Are You suprised ? - OWL

advertisement
Encoding Specifications: TEI Documents
Our Americas Archive Partnership project
Fondren Library, Rice University
Last updated July 15, 2009
General Statements
These guidelines are intended for printed materials, such as books, pamphlets, broadsides and
other early government publications.
Texts were sent to a vendor for transforming page images to text using double keying method at
99.95% accuracy.
Specifications
Encoding of text should adhere to the recommendations specified in TEI in Libraries Level 4
Guidelines (http://www.diglib.org/standards/tei.htm) with the following modifications:
1) TEI Schema / Syntax
• Convert text using TEI-P5 Schema
• Please use the following beginning code for each TEI/XML document:
<?xml version="1.0" encoding="UTF-8"?>
<?oxygen RNGSchema="http://www.teic.org/release/xml/tei/custom/schema/relaxng/tei_all.rng" type="xml"?>
<TEI xmlns="http://www.tei-c.org/ns/1.0">
2) Page images
• Please include coding for presentation of page images with the following attributes
and with the following sequence (facs, id, n.)
Example
<pb facs="aa00135_0004" xml:id="p0004" n="4"/>
where facs is the filename of page image (without extension)
xml:id is a unique identifier for each page,
n is the page number as printed in the text.
o Please note that this means you will not need to transcribe the printed page
numbers from the text, as the style sheet will generate pagination from the above
coding.
3) Hyphenation
• hyphenated, non-compound words that appear at the end of lines should be closed up
to facilitate searching and retrieval.
4) Divisions
• Please use numbered rather than unnumbered divs
• Assign an attribute type per each <div>
• Use a unique xml:id for each <div>
• For every <div> within body text use the numbering convention: divlevel + the div
number (e.g. <div1003> for the 3rd div1 in a file)
i. Exclude n values for front and back matter
• Follow the below attribute sequence
• Please transcribe division titles using the <head> tag
Incorrect
<div type="section">
Correct
<div1 type="section" xml:id="div1003" n="3" >
<head>Annexation of Texas and Boundary with Mexico.</head>
<head type="sub"> Message from the President.</head>
Common div types may include:
 appendix
 article
 chapter
 contents (for table of contents)
 copyright (e.g. treat section titles such as AVISO OFICIAL as copyright div types)
 cover (book cover images: front, back or spine)
 entry
 dedication
 index
 letter
 list of illustrations
 poem
 section
 subchapter
 subsection
 title page
 volume
5) Special characters
Where possible, please use the Unicode character for special characters (particularly any
diacritics in Spanish texts) rather than the entity form. E.g. è rather than è or
è
6) Inline graphics
Any decorative elements such as photographs, illustrations, etc appearing within the body
of text should be recorded with a <figure> tag at the point in the text where it appears.
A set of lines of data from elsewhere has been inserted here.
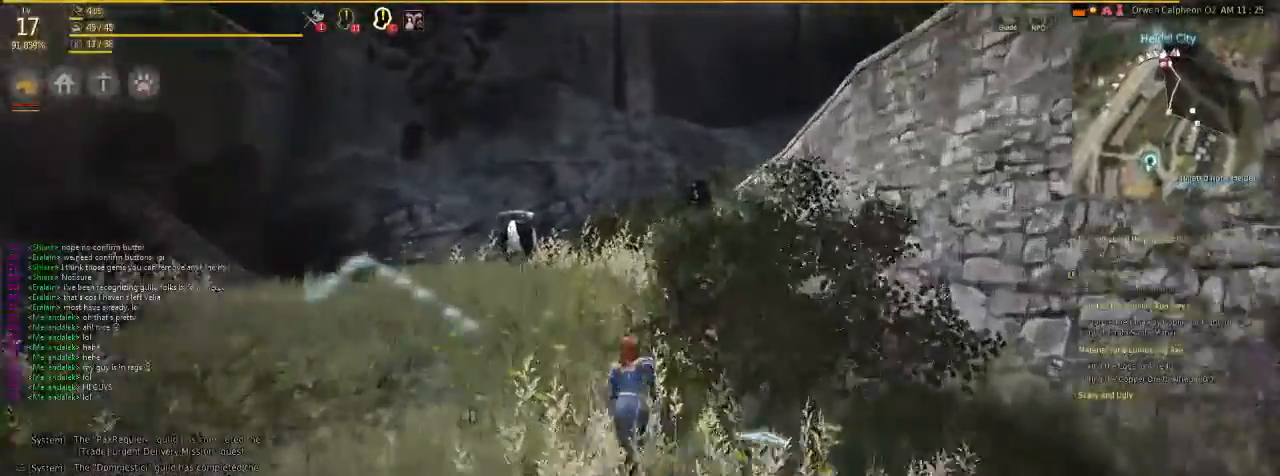
{"keys": ["f"], "mouse": [], "events": []}
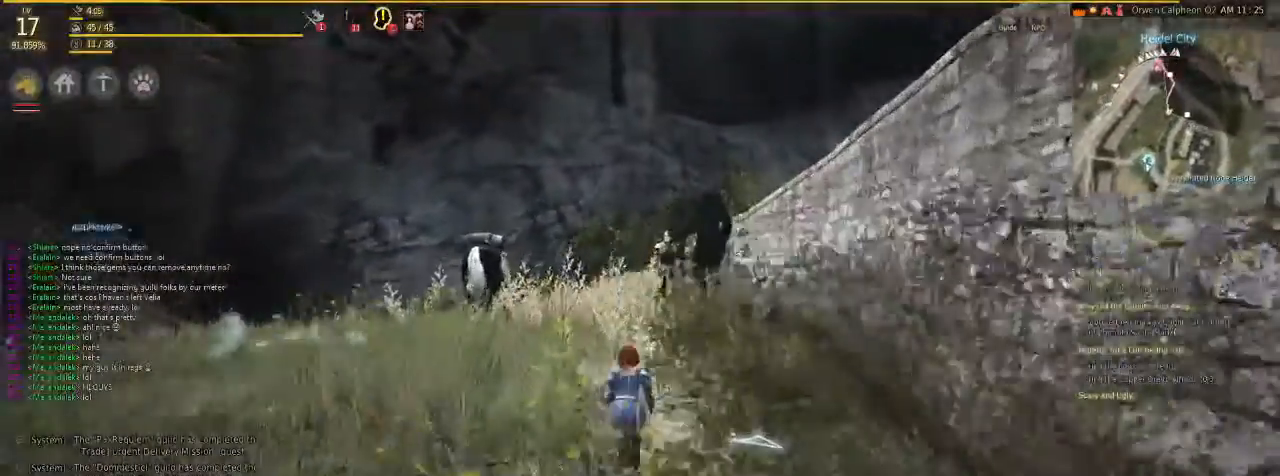
{"keys": ["f"], "mouse": [], "events": []}
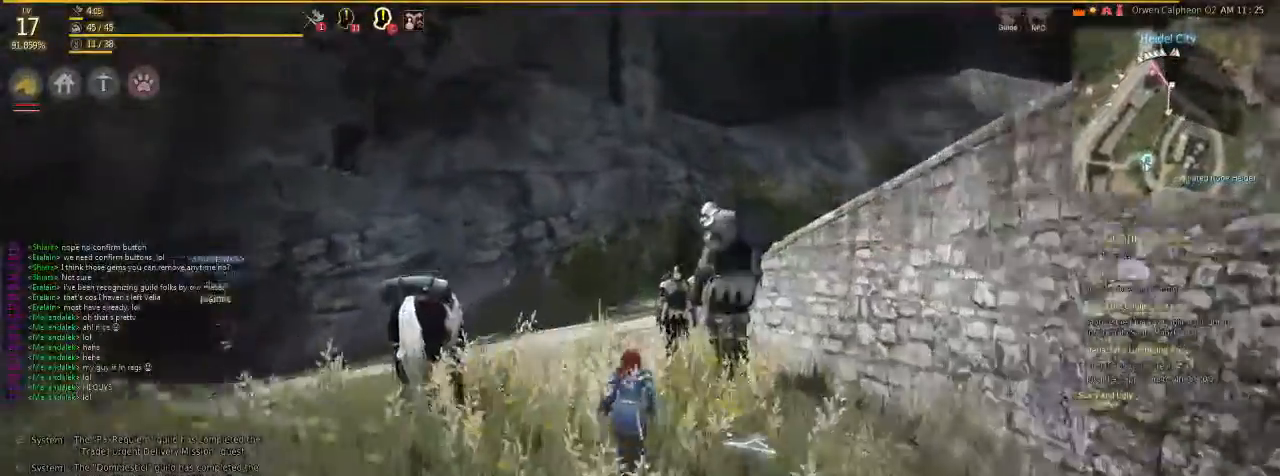
{"keys": ["f", "x"], "mouse": [], "events": [[368, "x", "down"]]}
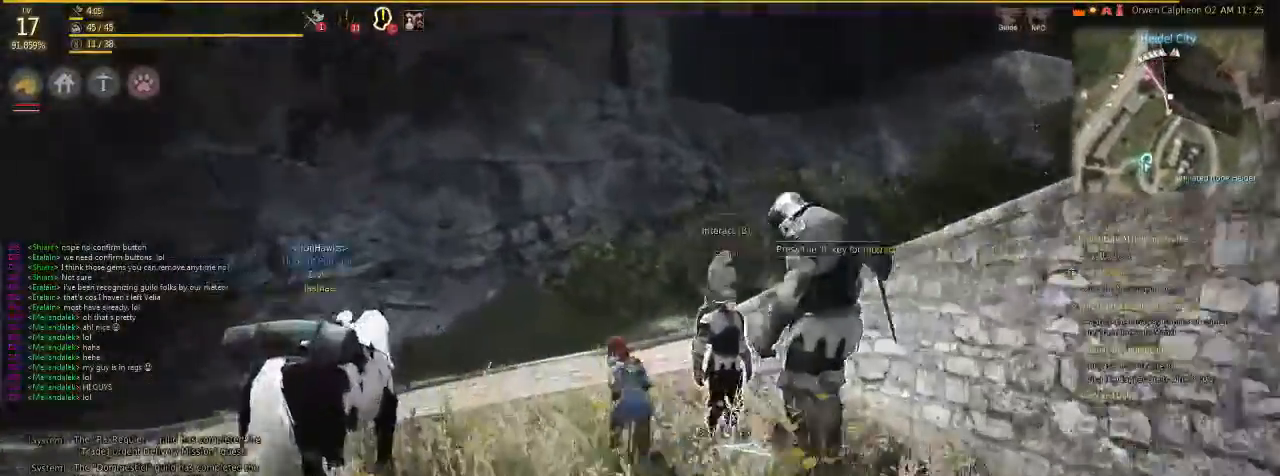
{"keys": ["f"], "mouse": [], "events": [[234, "x", "up"]]}
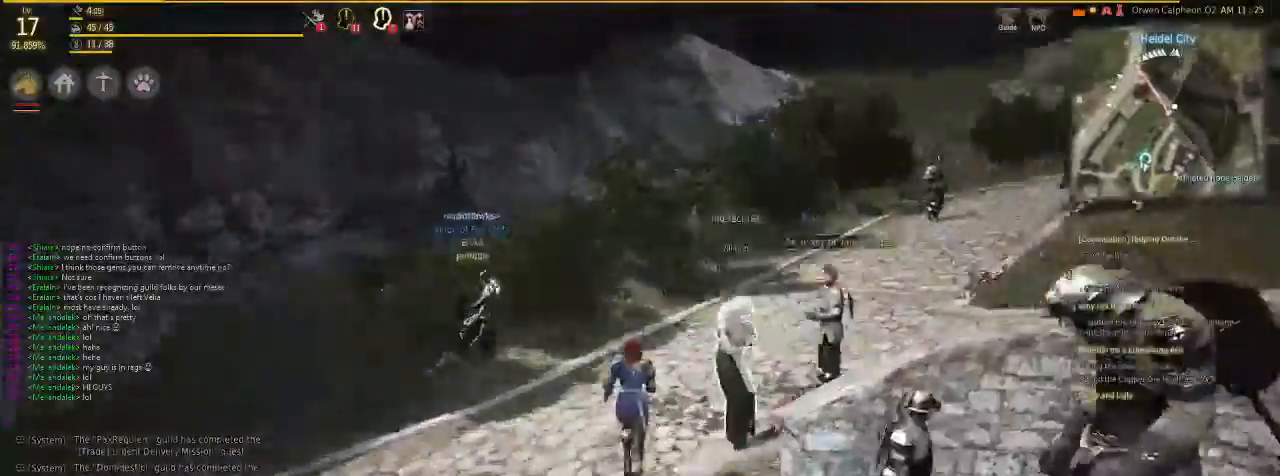
{"keys": ["f"], "mouse": [], "events": []}
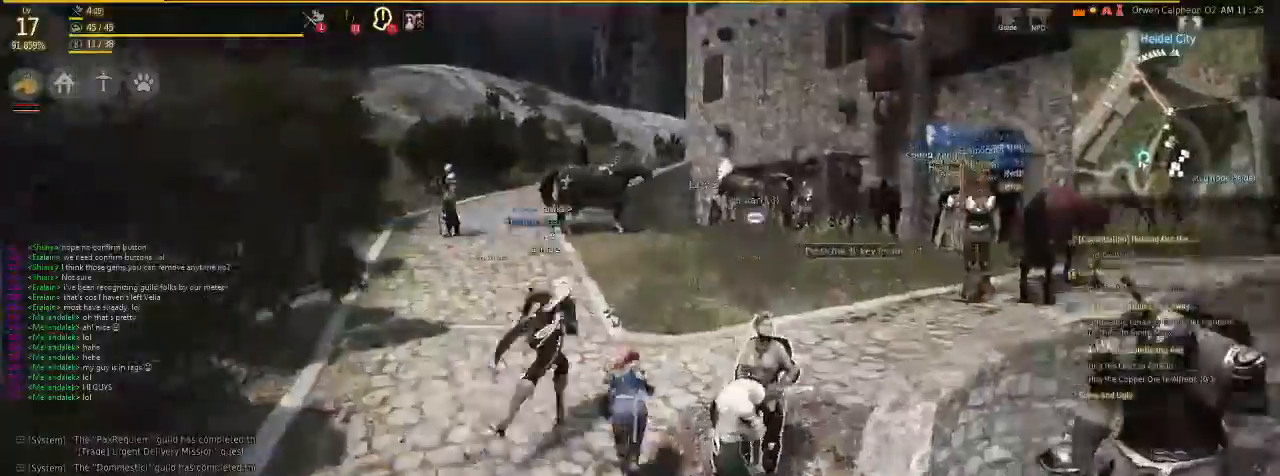
{"keys": [], "mouse": [], "events": [[402, "f", "up"]]}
However please do not include the subtag <graphic url>
Example
<figure xml:id="illaa00135_0003a">
<head>caption, descriptive heading or title </head>
<p>any other text</p>
</figure>
The xml:id should be composed of the letters “ill” plus the filename of the source page
image plus a lowercase letter as shown in this example.
-2-
For full page illustrations, please centered the entire <figure> element
Example
<p rend="center">
<figure xml:id="illaa00030_0002ca">
<head>ISLA DE CUBA</head>
<p>[Señora de la Habana]</p>
</figure>
</p>
OR when full page illustration occurs within text that spans multiple pages
(ie. within a single paragraph) placed rend attribute within <hi> tag.
<p>…
<pb facs="m001_a228a" xml:id="pa228a"/>
<hi rend="center"><figure xml:id="illm001_a228aa">
<head>CLEOPATRA DANDOSE MUERTE CON EL ÁSPID</head>
</figure></hi>…</p>
7) Unidentifiable or Illegible text
If a keyer cannot transcribe any part of the text due to missing or physical damage of the
original page please use the <gap> tag with attribute “missing”. If there is any other
cause of illegibility (such as blurred text of the source material), please use the <unclear>
tag with attribute “illegible”.
8) Mark up any deletions/overstrikes using the <del> tag
9) Use the <seg type="letterhead"> tag
10) Title pages
When a formal title page exists, please use the <titlePage> and related subtags to encode
the title page information.
11) Table of contents
If there is a formal table of contents, then the tables of contents should be encoded using
a <div1> tag with an attribute type="contents". The table of contents should be encoded
as a <table>, typically with the title of the chapter in one cell, the page number in
another. Use the <ptr> element to provide a link to the appropriate page, as in <ref
target="p0001">1</ref>.
12) Please encode all line and paragraph breaks as they appear directly from the text (expect for
hyphenated words as describe in # 3 above)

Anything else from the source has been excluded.